§ **What is being asked**: Recast every line of the records below as a Markdown table with two columns, "No." for the row number and "Entry" for the line itself. Skip any blank lines.

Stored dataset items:
------------

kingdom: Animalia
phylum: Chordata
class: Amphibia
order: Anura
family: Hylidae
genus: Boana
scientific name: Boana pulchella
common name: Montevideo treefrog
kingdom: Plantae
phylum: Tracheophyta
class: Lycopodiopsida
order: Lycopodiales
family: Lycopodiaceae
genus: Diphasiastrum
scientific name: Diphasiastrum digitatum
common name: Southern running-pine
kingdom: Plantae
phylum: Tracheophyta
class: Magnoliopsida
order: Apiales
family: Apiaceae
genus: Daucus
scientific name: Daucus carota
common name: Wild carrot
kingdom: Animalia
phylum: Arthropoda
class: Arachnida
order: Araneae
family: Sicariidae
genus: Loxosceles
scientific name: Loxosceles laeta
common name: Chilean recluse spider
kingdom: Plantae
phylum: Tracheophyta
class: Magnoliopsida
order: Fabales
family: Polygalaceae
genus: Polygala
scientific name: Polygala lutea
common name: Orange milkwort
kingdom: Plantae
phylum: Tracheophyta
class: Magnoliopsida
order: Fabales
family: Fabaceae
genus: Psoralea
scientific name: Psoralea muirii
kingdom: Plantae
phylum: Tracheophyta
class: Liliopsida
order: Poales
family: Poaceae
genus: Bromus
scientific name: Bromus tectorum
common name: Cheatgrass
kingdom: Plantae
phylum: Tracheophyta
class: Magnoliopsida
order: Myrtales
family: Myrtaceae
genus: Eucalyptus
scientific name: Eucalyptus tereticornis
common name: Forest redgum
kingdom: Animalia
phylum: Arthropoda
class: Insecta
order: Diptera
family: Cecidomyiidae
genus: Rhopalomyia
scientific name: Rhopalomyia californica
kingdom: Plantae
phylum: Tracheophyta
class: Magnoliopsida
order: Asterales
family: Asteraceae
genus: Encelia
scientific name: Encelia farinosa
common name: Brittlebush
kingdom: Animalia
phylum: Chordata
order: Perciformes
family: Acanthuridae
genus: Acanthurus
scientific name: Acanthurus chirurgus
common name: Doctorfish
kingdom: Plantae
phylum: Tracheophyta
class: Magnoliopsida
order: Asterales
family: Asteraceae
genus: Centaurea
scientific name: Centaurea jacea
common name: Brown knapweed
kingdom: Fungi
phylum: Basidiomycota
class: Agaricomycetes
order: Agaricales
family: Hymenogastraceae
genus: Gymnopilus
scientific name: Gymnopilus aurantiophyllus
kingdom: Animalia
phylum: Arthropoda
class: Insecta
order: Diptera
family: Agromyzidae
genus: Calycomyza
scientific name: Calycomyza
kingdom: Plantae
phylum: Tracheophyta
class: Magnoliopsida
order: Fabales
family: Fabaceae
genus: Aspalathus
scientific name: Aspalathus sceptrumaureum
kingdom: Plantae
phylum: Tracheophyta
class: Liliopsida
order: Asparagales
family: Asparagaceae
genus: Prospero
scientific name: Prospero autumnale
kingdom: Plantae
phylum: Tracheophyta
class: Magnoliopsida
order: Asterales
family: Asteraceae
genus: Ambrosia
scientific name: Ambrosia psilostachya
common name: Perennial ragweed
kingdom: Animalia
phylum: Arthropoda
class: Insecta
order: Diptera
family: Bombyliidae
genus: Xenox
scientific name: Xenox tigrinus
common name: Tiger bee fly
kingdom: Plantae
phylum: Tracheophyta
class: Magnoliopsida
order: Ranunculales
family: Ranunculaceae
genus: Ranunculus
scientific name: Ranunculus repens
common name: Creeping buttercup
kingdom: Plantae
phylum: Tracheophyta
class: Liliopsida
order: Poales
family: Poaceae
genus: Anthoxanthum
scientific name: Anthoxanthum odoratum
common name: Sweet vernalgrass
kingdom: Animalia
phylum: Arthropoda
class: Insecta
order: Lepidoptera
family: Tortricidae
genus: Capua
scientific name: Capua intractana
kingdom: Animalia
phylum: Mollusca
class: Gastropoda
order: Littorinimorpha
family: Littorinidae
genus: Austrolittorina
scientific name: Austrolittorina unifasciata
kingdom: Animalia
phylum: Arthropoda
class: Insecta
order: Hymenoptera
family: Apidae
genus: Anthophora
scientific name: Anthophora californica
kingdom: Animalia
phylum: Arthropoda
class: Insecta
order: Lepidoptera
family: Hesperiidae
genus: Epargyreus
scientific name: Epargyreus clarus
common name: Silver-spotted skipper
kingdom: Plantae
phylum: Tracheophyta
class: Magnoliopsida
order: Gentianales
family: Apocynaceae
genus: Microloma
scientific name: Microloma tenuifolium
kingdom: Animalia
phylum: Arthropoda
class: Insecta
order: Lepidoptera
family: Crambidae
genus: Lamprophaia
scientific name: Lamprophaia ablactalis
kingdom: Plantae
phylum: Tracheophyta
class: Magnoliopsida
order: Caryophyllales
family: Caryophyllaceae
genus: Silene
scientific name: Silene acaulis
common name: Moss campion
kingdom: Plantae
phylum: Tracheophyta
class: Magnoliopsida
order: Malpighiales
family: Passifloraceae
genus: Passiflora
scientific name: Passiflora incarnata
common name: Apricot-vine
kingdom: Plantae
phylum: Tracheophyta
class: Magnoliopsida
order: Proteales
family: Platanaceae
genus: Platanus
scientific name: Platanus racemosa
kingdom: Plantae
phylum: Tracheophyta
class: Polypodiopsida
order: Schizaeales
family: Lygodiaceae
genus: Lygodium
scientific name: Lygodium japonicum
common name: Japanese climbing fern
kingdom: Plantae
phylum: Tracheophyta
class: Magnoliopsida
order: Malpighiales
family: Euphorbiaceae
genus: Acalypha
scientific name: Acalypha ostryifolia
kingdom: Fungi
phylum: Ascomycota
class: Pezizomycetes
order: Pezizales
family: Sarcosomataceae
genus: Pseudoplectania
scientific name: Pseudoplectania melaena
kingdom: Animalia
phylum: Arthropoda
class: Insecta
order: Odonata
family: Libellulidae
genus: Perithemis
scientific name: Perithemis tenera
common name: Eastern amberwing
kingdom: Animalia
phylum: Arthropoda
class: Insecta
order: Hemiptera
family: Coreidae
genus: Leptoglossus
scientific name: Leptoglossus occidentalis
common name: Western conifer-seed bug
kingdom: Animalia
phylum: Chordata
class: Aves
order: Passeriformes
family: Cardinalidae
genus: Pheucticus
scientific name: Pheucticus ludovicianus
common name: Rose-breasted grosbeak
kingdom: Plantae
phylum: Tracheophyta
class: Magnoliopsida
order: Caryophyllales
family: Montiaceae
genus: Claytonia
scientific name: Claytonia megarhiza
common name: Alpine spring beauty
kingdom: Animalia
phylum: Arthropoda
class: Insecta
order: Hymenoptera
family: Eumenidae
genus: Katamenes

------------

§ **Solution for this task**:
| No. | Entry |
|---|---|
| 1 | kingdom: Animalia |
| 2 | phylum: Chordata |
| 3 | class: Amphibia |
| 4 | order: Anura |
| 5 | family: Hylidae |
| 6 | genus: Boana |
| 7 | scientific name: Boana pulchella |
| 8 | common name: Montevideo treefrog |
| 9 | kingdom: Plantae |
| 10 | phylum: Tracheophyta |
| 11 | class: Lycopodiopsida |
| 12 | order: Lycopodiales |
| 13 | family: Lycopodiaceae |
| 14 | genus: Diphasiastrum |
| 15 | scientific name: Diphasiastrum digitatum |
| 16 | common name: Southern running-pine |
| 17 | kingdom: Plantae |
| 18 | phylum: Tracheophyta |
| 19 | class: Magnoliopsida |
| 20 | order: Apiales |
| 21 | family: Apiaceae |
| 22 | genus: Daucus |
| 23 | scientific name: Daucus carota |
| 24 | common name: Wild carrot |
| 25 | kingdom: Animalia |
| 26 | phylum: Arthropoda |
| 27 | class: Arachnida |
| 28 | order: Araneae |
| 29 | family: Sicariidae |
| 30 | genus: Loxosceles |
| 31 | scientific name: Loxosceles laeta |
| 32 | common name: Chilean recluse spider |
| 33 | kingdom: Plantae |
| 34 | phylum: Tracheophyta |
| 35 | class: Magnoliopsida |
| 36 | order: Fabales |
| 37 | family: Polygalaceae |
| 38 | genus: Polygala |
| 39 | scientific name: Polygala lutea |
| 40 | common name: Orange milkwort |
| 41 | kingdom: Plantae |
| 42 | phylum: Tracheophyta |
| 43 | class: Magnoliopsida |
| 44 | order: Fabales |
| 45 | family: Fabaceae |
| 46 | genus: Psoralea |
| 47 | scientific name: Psoralea muirii |
| 48 | kingdom: Plantae |
| 49 | phylum: Tracheophyta |
| 50 | class: Liliopsida |
| 51 | order: Poales |
| 52 | family: Poaceae |
| 53 | genus: Bromus |
| 54 | scientific name: Bromus tectorum |
| 55 | common name: Cheatgrass |
| 56 | kingdom: Plantae |
| 57 | phylum: Tracheophyta |
| 58 | class: Magnoliopsida |
| 59 | order: Myrtales |
| 60 | family: Myrtaceae |
| 61 | genus: Eucalyptus |
| 62 | scientific name: Eucalyptus tereticornis |
| 63 | common name: Forest redgum |
| 64 | kingdom: Animalia |
| 65 | phylum: Arthropoda |
| 66 | class: Insecta |
| 67 | order: Diptera |
| 68 | family: Cecidomyiidae |
| 69 | genus: Rhopalomyia |
| 70 | scientific name: Rhopalomyia californica |
| 71 | kingdom: Plantae |
| 72 | phylum: Tracheophyta |
| 73 | class: Magnoliopsida |
| 74 | order: Asterales |
| 75 | family: Asteraceae |
| 76 | genus: Encelia |
| 77 | scientific name: Encelia farinosa |
| 78 | common name: Brittlebush |
| 79 | kingdom: Animalia |
| 80 | phylum: Chordata |
| 81 | order: Perciformes |
| 82 | family: Acanthuridae |
| 83 | genus: Acanthurus |
| 84 | scientific name: Acanthurus chirurgus |
| 85 | common name: Doctorfish |
| 86 | kingdom: Plantae |
| 87 | phylum: Tracheophyta |
| 88 | class: Magnoliopsida |
| 89 | order: Asterales |
| 90 | family: Asteraceae |
| 91 | genus: Centaurea |
| 92 | scientific name: Centaurea jacea |
| 93 | common name: Brown knapweed |
| 94 | kingdom: Fungi |
| 95 | phylum: Basidiomycota |
| 96 | class: Agaricomycetes |
| 97 | order: Agaricales |
| 98 | family: Hymenogastraceae |
| 99 | genus: Gymnopilus |
| 100 | scientific name: Gymnopilus aurantiophyllus |
| 101 | kingdom: Animalia |
| 102 | phylum: Arthropoda |
| 103 | class: Insecta |
| 104 | order: Diptera |
| 105 | family: Agromyzidae |
| 106 | genus: Calycomyza |
| 107 | scientific name: Calycomyza |
| 108 | kingdom: Plantae |
| 109 | phylum: Tracheophyta |
| 110 | class: Magnoliopsida |
| 111 | order: Fabales |
| 112 | family: Fabaceae |
| 113 | genus: Aspalathus |
| 114 | scientific name: Aspalathus sceptrumaureum |
| 115 | kingdom: Plantae |
| 116 | phylum: Tracheophyta |
| 117 | class: Liliopsida |
| 118 | order: Asparagales |
| 119 | family: Asparagaceae |
| 120 | genus: Prospero |
| 121 | scientific name: Prospero autumnale |
| 122 | kingdom: Plantae |
| 123 | phylum: Tracheophyta |
| 124 | class: Magnoliopsida |
| 125 | order: Asterales |
| 126 | family: Asteraceae |
| 127 | genus: Ambrosia |
| 128 | scientific name: Ambrosia psilostachya |
| 129 | common name: Perennial ragweed |
| 130 | kingdom: Animalia |
| 131 | phylum: Arthropoda |
| 132 | class: Insecta |
| 133 | order: Diptera |
| 134 | family: Bombyliidae |
| 135 | genus: Xenox |
| 136 | scientific name: Xenox tigrinus |
| 137 | common name: Tiger bee fly |
| 138 | kingdom: Plantae |
| 139 | phylum: Tracheophyta |
| 140 | class: Magnoliopsida |
| 141 | order: Ranunculales |
| 142 | family: Ranunculaceae |
| 143 | genus: Ranunculus |
| 144 | scientific name: Ranunculus repens |
| 145 | common name: Creeping buttercup |
| 146 | kingdom: Plantae |
| 147 | phylum: Tracheophyta |
| 148 | class: Liliopsida |
| 149 | order: Poales |
| 150 | family: Poaceae |
| 151 | genus: Anthoxanthum |
| 152 | scientific name: Anthoxanthum odoratum |
| 153 | common name: Sweet vernalgrass |
| 154 | kingdom: Animalia |
| 155 | phylum: Arthropoda |
| 156 | class: Insecta |
| 157 | order: Lepidoptera |
| 158 | family: Tortricidae |
| 159 | genus: Capua |
| 160 | scientific name: Capua intractana |
| 161 | kingdom: Animalia |
| 162 | phylum: Mollusca |
| 163 | class: Gastropoda |
| 164 | order: Littorinimorpha |
| 165 | family: Littorinidae |
| 166 | genus: Austrolittorina |
| 167 | scientific name: Austrolittorina unifasciata |
| 168 | kingdom: Animalia |
| 169 | phylum: Arthropoda |
| 170 | class: Insecta |
| 171 | order: Hymenoptera |
| 172 | family: Apidae |
| 173 | genus: Anthophora |
| 174 | scientific name: Anthophora californica |
| 175 | kingdom: Animalia |
| 176 | phylum: Arthropoda |
| 177 | class: Insecta |
| 178 | order: Lepidoptera |
| 179 | family: Hesperiidae |
| 180 | genus: Epargyreus |
| 181 | scientific name: Epargyreus clarus |
| 182 | common name: Silver-spotted skipper |
| 183 | kingdom: Plantae |
| 184 | phylum: Tracheophyta |
| 185 | class: Magnoliopsida |
| 186 | order: Gentianales |
| 187 | family: Apocynaceae |
| 188 | genus: Microloma |
| 189 | scientific name: Microloma tenuifolium |
| 190 | kingdom: Animalia |
| 191 | phylum: Arthropoda |
| 192 | class: Insecta |
| 193 | order: Lepidoptera |
| 194 | family: Crambidae |
| 195 | genus: Lamprophaia |
| 196 | scientific name: Lamprophaia ablactalis |
| 197 | kingdom: Plantae |
| 198 | phylum: Tracheophyta |
| 199 | class: Magnoliopsida |
| 200 | order: Caryophyllales |
| 201 | family: Caryophyllaceae |
| 202 | genus: Silene |
| 203 | scientific name: Silene acaulis |
| 204 | common name: Moss campion |
| 205 | kingdom: Plantae |
| 206 | phylum: Tracheophyta |
| 207 | class: Magnoliopsida |
| 208 | order: Malpighiales |
| 209 | family: Passifloraceae |
| 210 | genus: Passiflora |
| 211 | scientific name: Passiflora incarnata |
| 212 | common name: Apricot-vine |
| 213 | kingdom: Plantae |
| 214 | phylum: Tracheophyta |
| 215 | class: Magnoliopsida |
| 216 | order: Proteales |
| 217 | family: Platanaceae |
| 218 | genus: Platanus |
| 219 | scientific name: Platanus racemosa |
| 220 | kingdom: Plantae |
| 221 | phylum: Tracheophyta |
| 222 | class: Polypodiopsida |
| 223 | order: Schizaeales |
| 224 | family: Lygodiaceae |
| 225 | genus: Lygodium |
| 226 | scientific name: Lygodium japonicum |
| 227 | common name: Japanese climbing fern |
| 228 | kingdom: Plantae |
| 229 | phylum: Tracheophyta |
| 230 | class: Magnoliopsida |
| 231 | order: Malpighiales |
| 232 | family: Euphorbiaceae |
| 233 | genus: Acalypha |
| 234 | scientific name: Acalypha ostryifolia |
| 235 | kingdom: Fungi |
| 236 | phylum: Ascomycota |
| 237 | class: Pezizomycetes |
| 238 | order: Pezizales |
| 239 | family: Sarcosomataceae |
| 240 | genus: Pseudoplectania |
| 241 | scientific name: Pseudoplectania melaena |
| 242 | kingdom: Animalia |
| 243 | phylum: Arthropoda |
| 244 | class: Insecta |
| 245 | order: Odonata |
| 246 | family: Libellulidae |
| 247 | genus: Perithemis |
| 248 | scientific name: Perithemis tenera |
| 249 | common name: Eastern amberwing |
| 250 | kingdom: Animalia |
| 251 | phylum: Arthropoda |
| 252 | class: Insecta |
| 253 | order: Hemiptera |
| 254 | family: Coreidae |
| 255 | genus: Leptoglossus |
| 256 | scientific name: Leptoglossus occidentalis |
| 257 | common name: Western conifer-seed bug |
| 258 | kingdom: Animalia |
| 259 | phylum: Chordata |
| 260 | class: Aves |
| 261 | order: Passeriformes |
| 262 | family: Cardinalidae |
| 263 | genus: Pheucticus |
| 264 | scientific name: Pheucticus ludovicianus |
| 265 | common name: Rose-breasted grosbeak |
| 266 | kingdom: Plantae |
| 267 | phylum: Tracheophyta |
| 268 | class: Magnoliopsida |
| 269 | order: Caryophyllales |
| 270 | family: Montiaceae |
| 271 | genus: Claytonia |
| 272 | scientific name: Claytonia megarhiza |
| 273 | common name: Alpine spring beauty |
| 274 | kingdom: Animalia |
| 275 | phylum: Arthropoda |
| 276 | class: Insecta |
| 277 | order: Hymenoptera |
| 278 | family: Eumenidae |
| 279 | genus: Katamenes |